Could it be altering precision too aggressively?
B. Regarding FP32 Pipeline & CPU Usage
Is there any recommended method to reduce CPU usage for the PyTorch decoder?
Suggested threading settings?
Inference optimizations?
ONNX/TFLite/MDLA decoder support planned?
Does MediaTek provide any support for running decoder on NPU (even partially)?
For example:
Attention layers
Linear layers
KV caching acceleration
C. Pipeline Correctness & Best Practices
Is mixing a DLA encoder with a PyTorch decoder officially supported/recommended?
Should both encoder and decoder be converted with the SDK to ensure cross-compatibility?
How do we correctly validate that DLA encoder output matches TFLite FP32 output?
Tools?
Debug flags?
Supported tolerance ranges?
Are there any sample Whisper-like pipelines available for reference?
Summary
FP32 encoder (relax-fp32) works correctly.

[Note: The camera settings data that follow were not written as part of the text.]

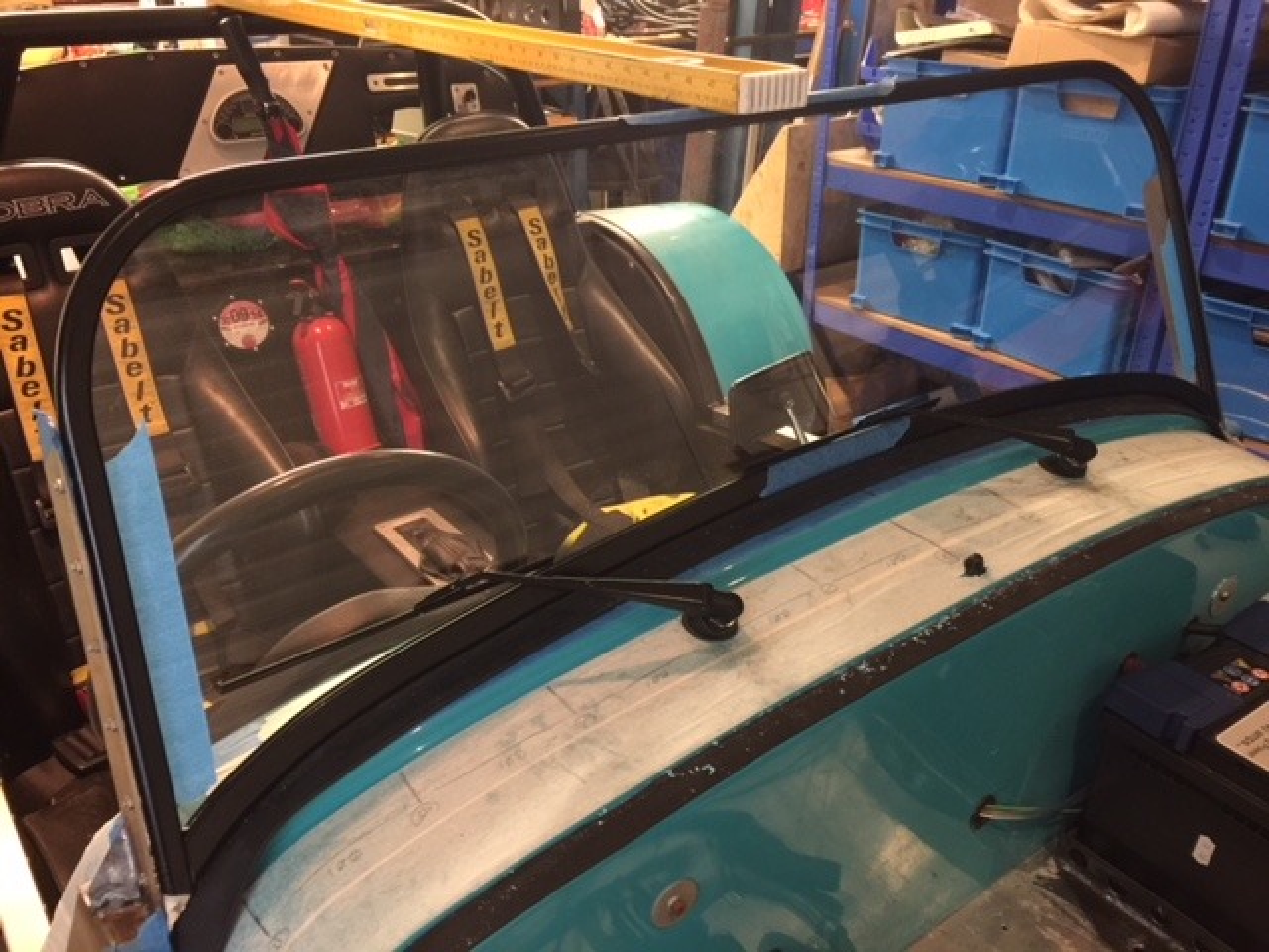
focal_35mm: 29
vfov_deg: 48.2
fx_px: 1063
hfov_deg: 61.7
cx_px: 634
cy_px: 476
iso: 100
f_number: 2.2
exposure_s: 1/10
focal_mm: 4.15
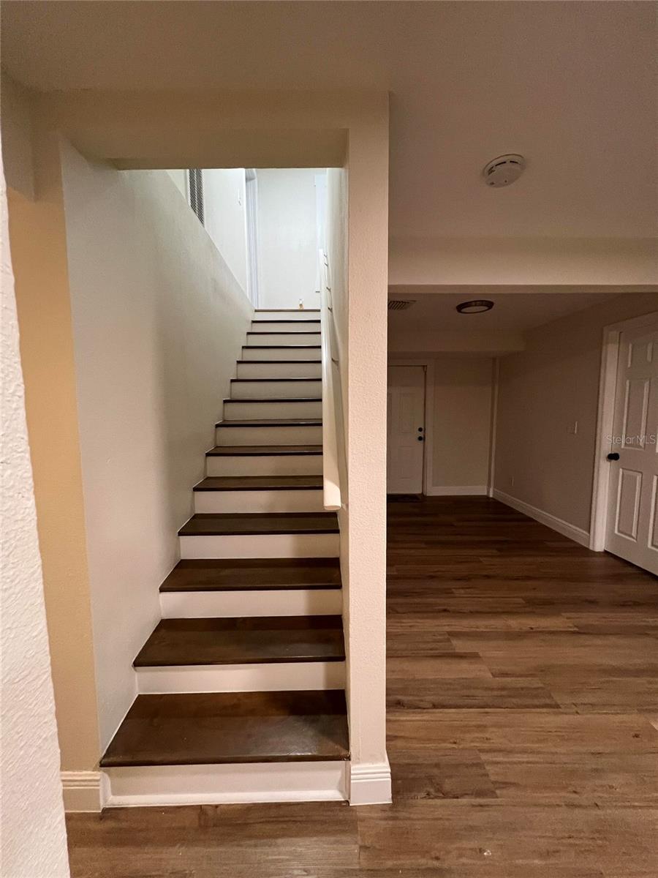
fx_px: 329
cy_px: 439
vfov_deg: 106.2
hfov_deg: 89.9
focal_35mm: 13
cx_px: 329
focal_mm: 1.57
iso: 400
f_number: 1.8
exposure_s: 1/60
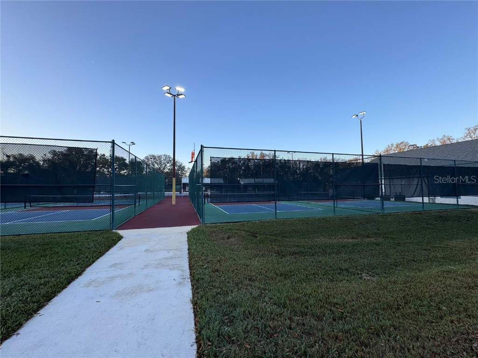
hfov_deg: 102.1
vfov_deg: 85.7
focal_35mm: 14
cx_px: 239
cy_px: 179
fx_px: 193
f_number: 2.2
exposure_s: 1/362
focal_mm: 2.22
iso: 40
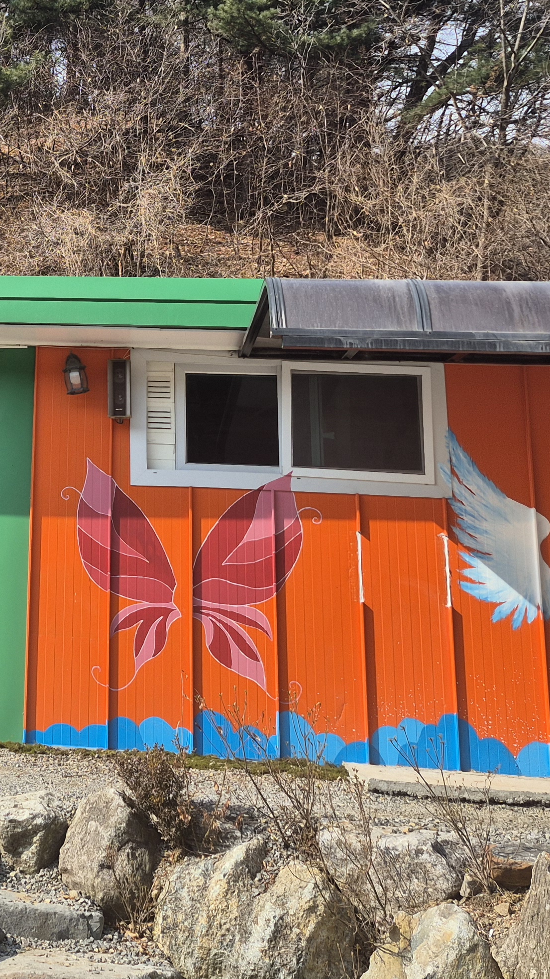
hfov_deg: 21.9
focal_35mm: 51
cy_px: 253
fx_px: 1323
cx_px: -96
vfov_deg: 39.6
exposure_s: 1/1296
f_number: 1.8
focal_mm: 5.4
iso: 25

INT8 encoder (opt-aggression) fails → leads to invalid decoder input.
CPU decoder leads to high CPU usage.
I would appreciate guidance on:
Why the quantized encoder fails,
How to reduce CPU usage for the decoder,
Recommended best practices for Whisper-style encoder–decoder pipelines.
I’m also trying to accelerate Whisper on Genio. With Yocto v25.1 including ONNX Runtime + NeuronExecutionProvider, is the recommended path to export Whisper (encoder-only or full pipeline) to ONNX and run it via ONNX Runtime/Neuron EP, rather than using the offline TFLite → DLA flow?

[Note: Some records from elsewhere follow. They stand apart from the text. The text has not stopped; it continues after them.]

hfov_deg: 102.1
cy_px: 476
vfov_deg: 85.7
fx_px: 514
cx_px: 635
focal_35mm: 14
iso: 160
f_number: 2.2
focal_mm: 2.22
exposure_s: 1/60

Yes, I’m also exploring different acceleration paths for Whisper on Genio. If you’re considering the ONNX Runtime + NeuronExecutionProvider route from Yocto v25.1, that sounds very interesting.
If possible, could you please share a bit more detail on:
Whether you’re exporting only the encoder or the full Whisper pipeline to ONNX
Which opset version you’re using
Any model modifications needed before export.
Whether you observed better stability compared to the offline TFLite → DLA flow
I’d really appreciate any insights on the conversion and runtime setup steps you’re following.